Sakız Bazının Sırrı: Plastik Polimerler Gizli İçerik Mi?

Peki, bu mikroplastikler sakızın neresinden geliyor? Bilim insanları, modern çiğneme sakızlarının temel maddesi olan "sakız bazının" genellikle sentetik polimerler içerdiğini belirtiyor. Bu polimerler, sakıza o eşsiz çiğnenebilir dokuyu ve esnekliği kazandıran maddeler. Daha önce doğal reçinelerden (chicle gibi) elde edilen sakız bazları, günümüzde maliyet ve üretim kolaylığı nedeniyle polietilen, polivinil asetat gibi plastik türevleriyle zenginleştiriliyor. Yani farkında olmasak da, çiğnediğimiz çoğu sakız aslında bildiğimiz plastik maddeleri içeriyor.

Araştırmalar, hem sentetik hem de doğal bazlı olduğu iddia edilen sakızların benzer oranlarda mikroplastik saldığını gösteriyor. Ortalama bir sakız parçasının gram başına 100 ila 600 mikroplastik partikülü salabildiği, büyük bir sakız parçasının ise 3.000'e kadar partikül yayabileceği belirtiliyor. Partiküllerin çoğu çiğnemenin ilk 2 ila 8 dakikasında salınıyor. Bu da, sık sakız çiğneyen bir kişinin yılda on binlerce, hatta 30.000'e kadar mikroplastik yutabileceği anlamına geliyor.

Sağlık Üzerindeki Potansiyel Etkiler: Bilim Dünyası Hala Araştırıyor

Peki, ağzımızdan giren bu mikroplastiklerin insan sağlığı üzerindeki etkisi ne? Bilim insanları bu konuda henüz kesin sonuçlara ulaşmış değil ve araştırmalar devam ediyor. Ancak hayvan çalışmaları ve insan hücreleri üzerindeki bazı deneyler, mikroplastiklerin inflamasyona, DNA hasarına, metabolik bozukluklara ve hatta kardiyovasküler hastalık riskini artırmaya yol açabileceğini düşündürüyor. Vücuda giren bu minik parçacıkların kan dolaşımına, akciğerlere, plasentaya ve hatta beyne ulaşabildiği de tespit edilmiş durumda.

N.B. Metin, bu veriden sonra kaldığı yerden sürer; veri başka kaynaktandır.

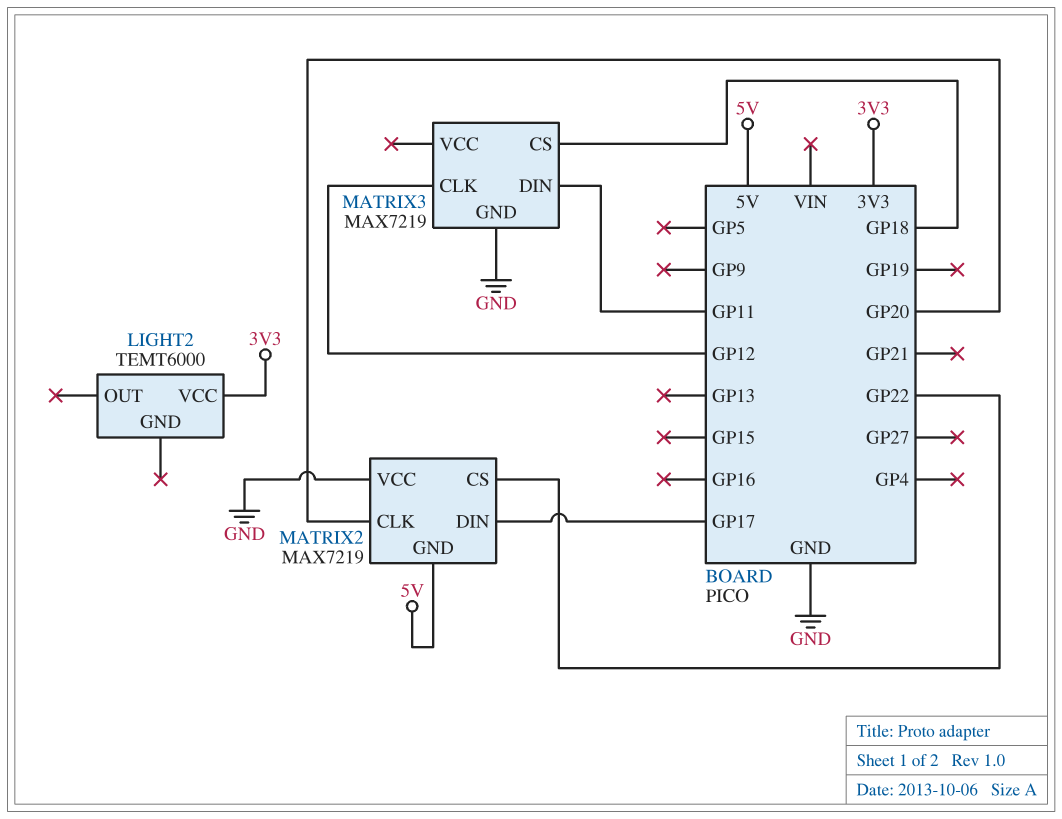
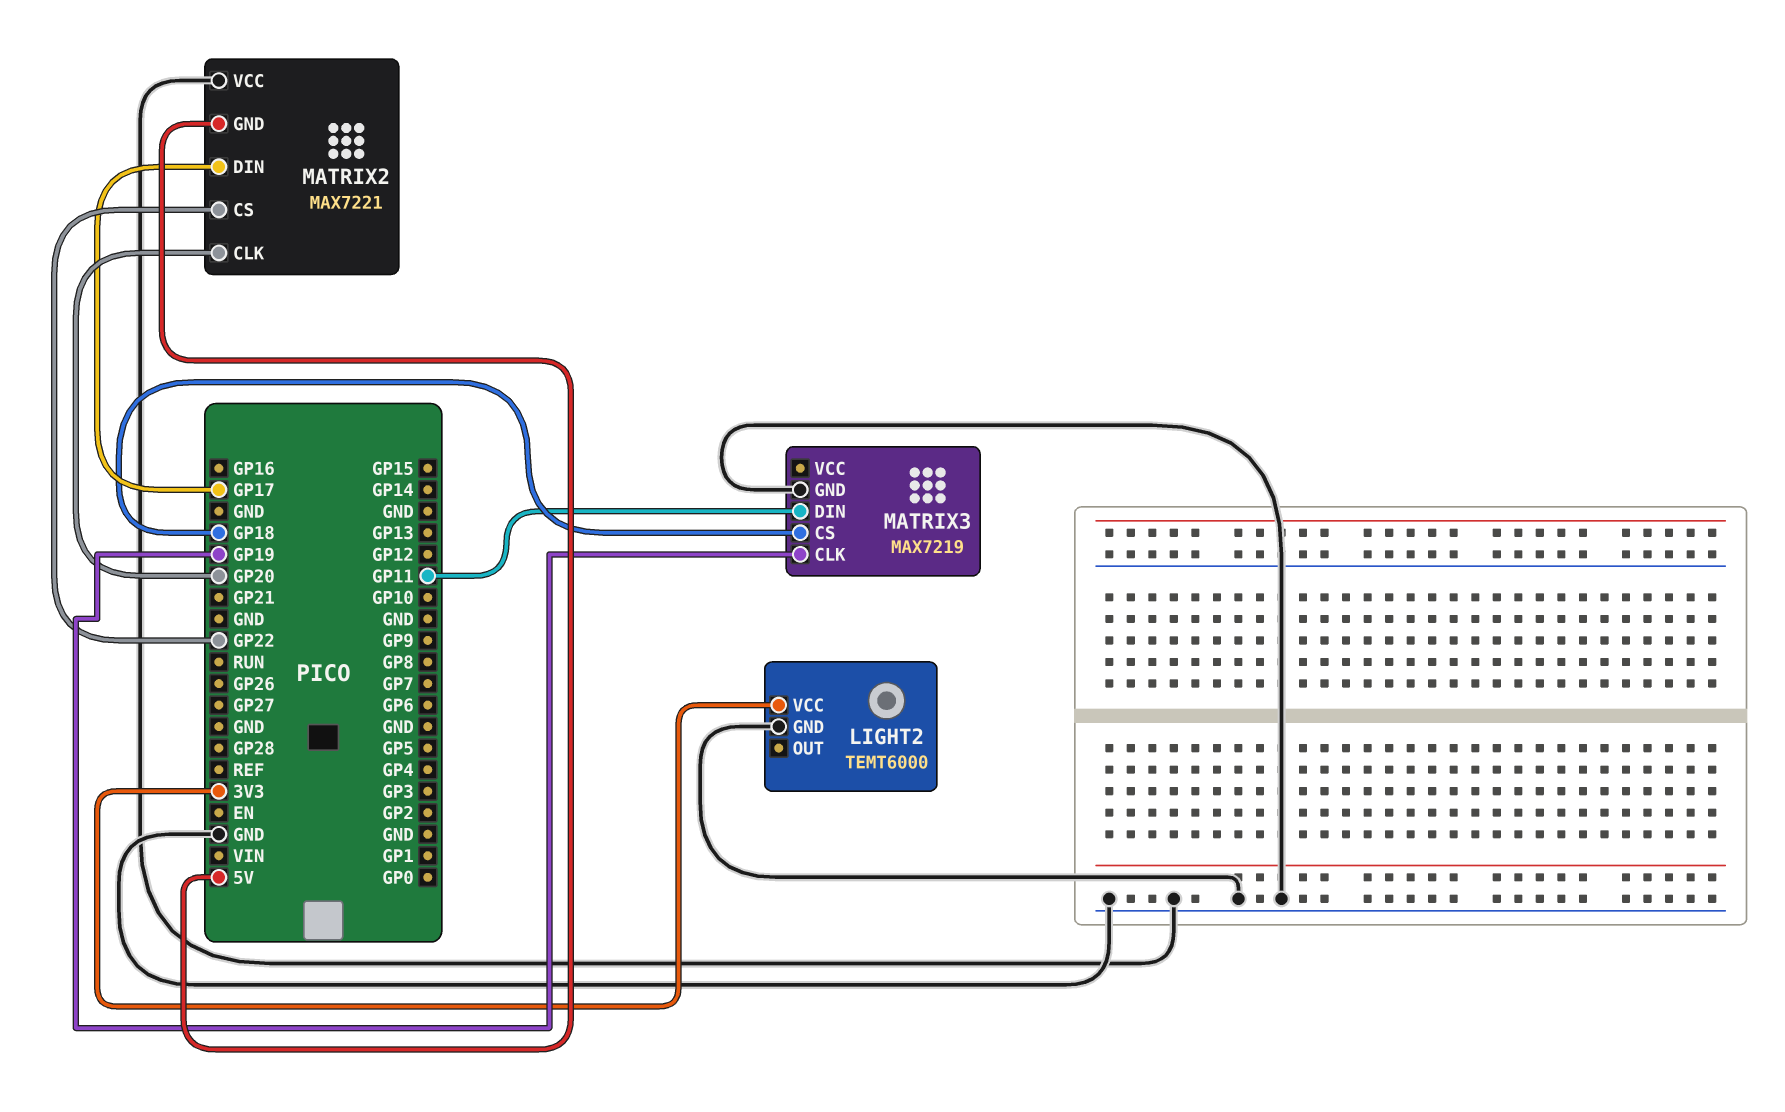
LIGHT2 pin GND: none -> GND
MATRIX2: MAX7219 -> MAX7221
MATRIX3 pin CLK: GP12 -> GP19

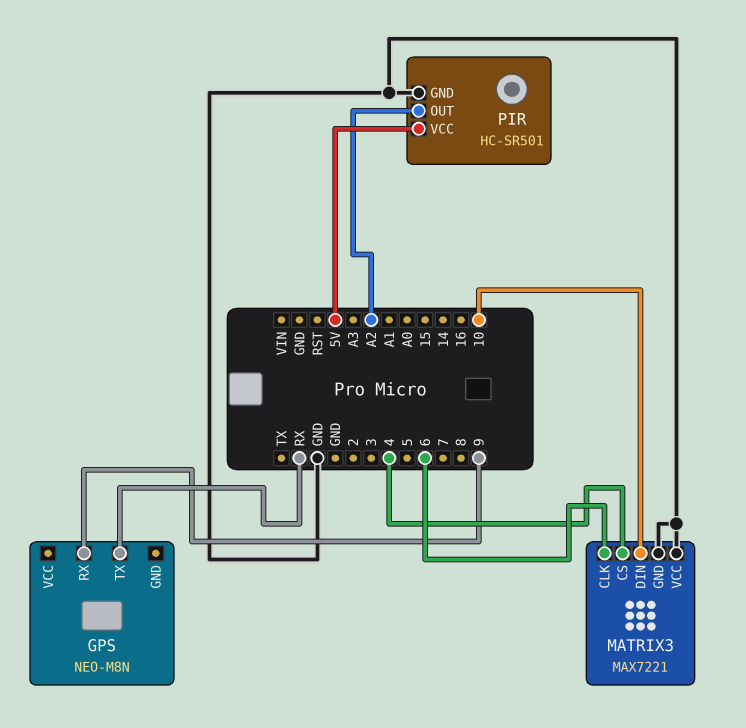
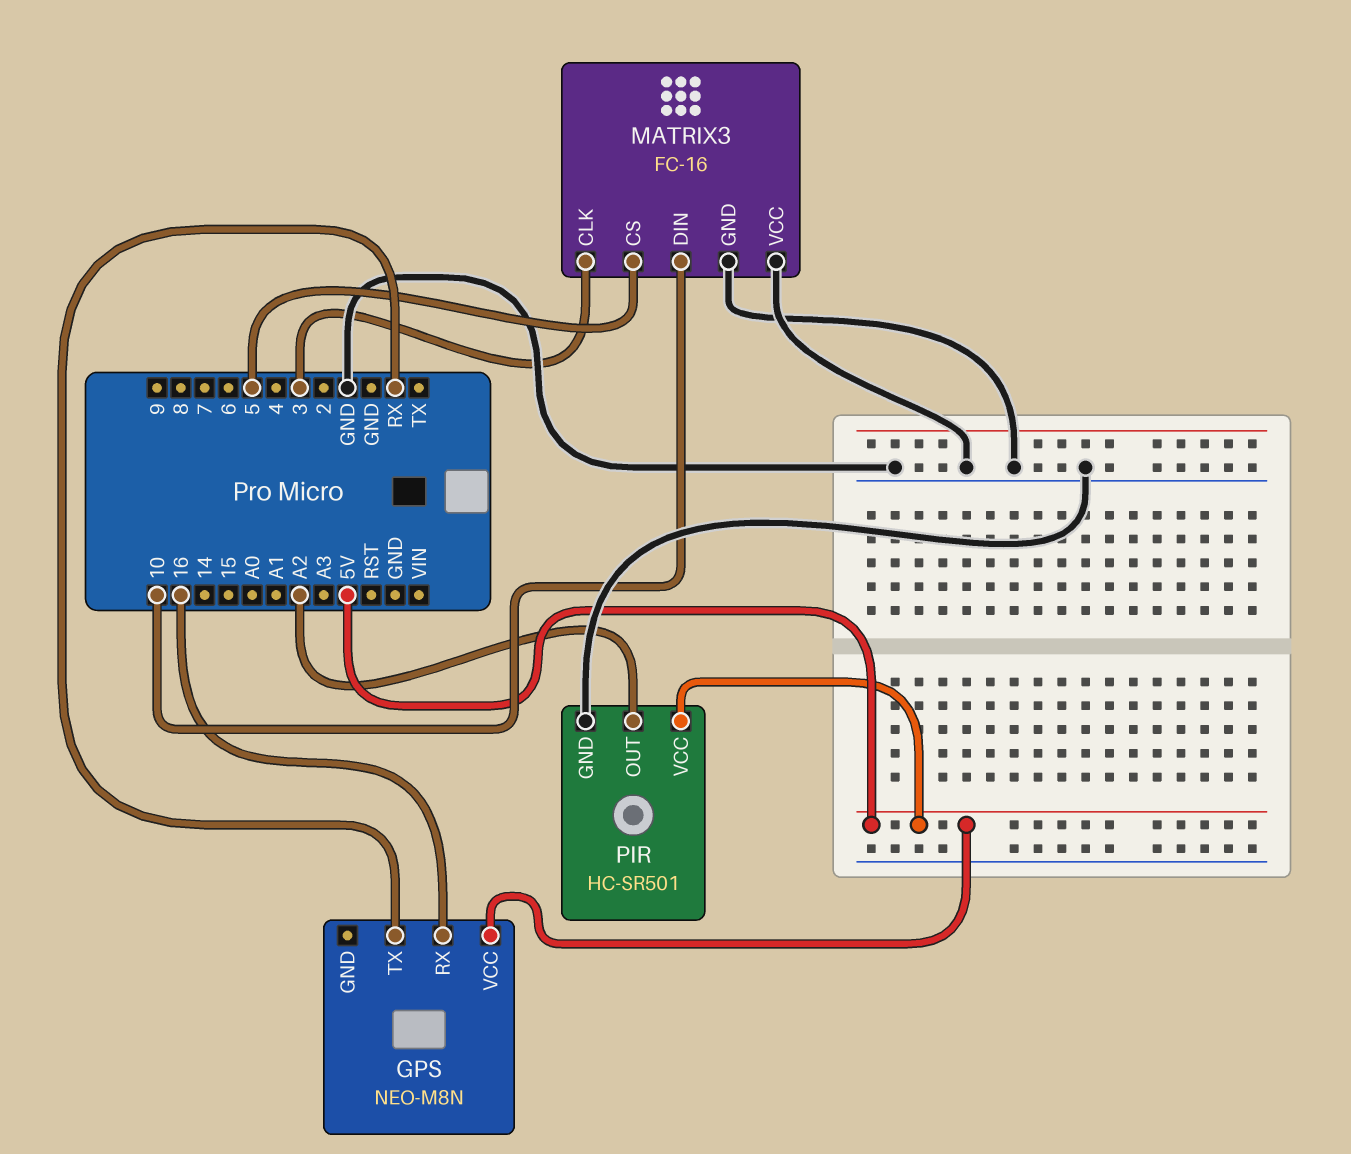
GPS pin RX: 9 -> 16
GPS pin VCC: none -> 5V
MATRIX3: MAX7221 -> FC-16
MATRIX3 pin CLK: 6 -> 3
MATRIX3 pin CS: 4 -> 5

UCLA'dan Dr. Sanjay Mohanty, "Amacımız kimseyi alarma geçirmek değil. Bilim insanları mikroplastiklerin bize zararlı olup olmadığını henüz bilmiyor. İnsanlar üzerinde yapılmış bir deneme yok," dese de, bu bulgular mikroplastiklere maruz kalma kaynaklarımızın beklenenden çok daha çeşitli olduğunu gözler önüne seriyor. Uzmanlar, çay poşetleri veya diğer gıda kaynaklarına kıyasla sakızdan alınan mikroplastik miktarının nispeten küçük olduğunu belirtse de, sakız çiğneme alışkanlığını sınırlamanın veya tek bir sakızı daha uzun süre çiğnemenin maruziyeti azaltabileceğini öneriyorlar.

Bu araştırmalar, gündelik hayatımızdaki "masum" alışkanlıkların bile çevresel ve sağlık boyutunu yeniden düşünmemiz gerektiğini gösteriyor. Sakız üreticileri ve bilim dünyası, bu bulgular ışığında daha güvenli ve çevre dostu alternatifler üzerinde çalışmaya devam ediyor.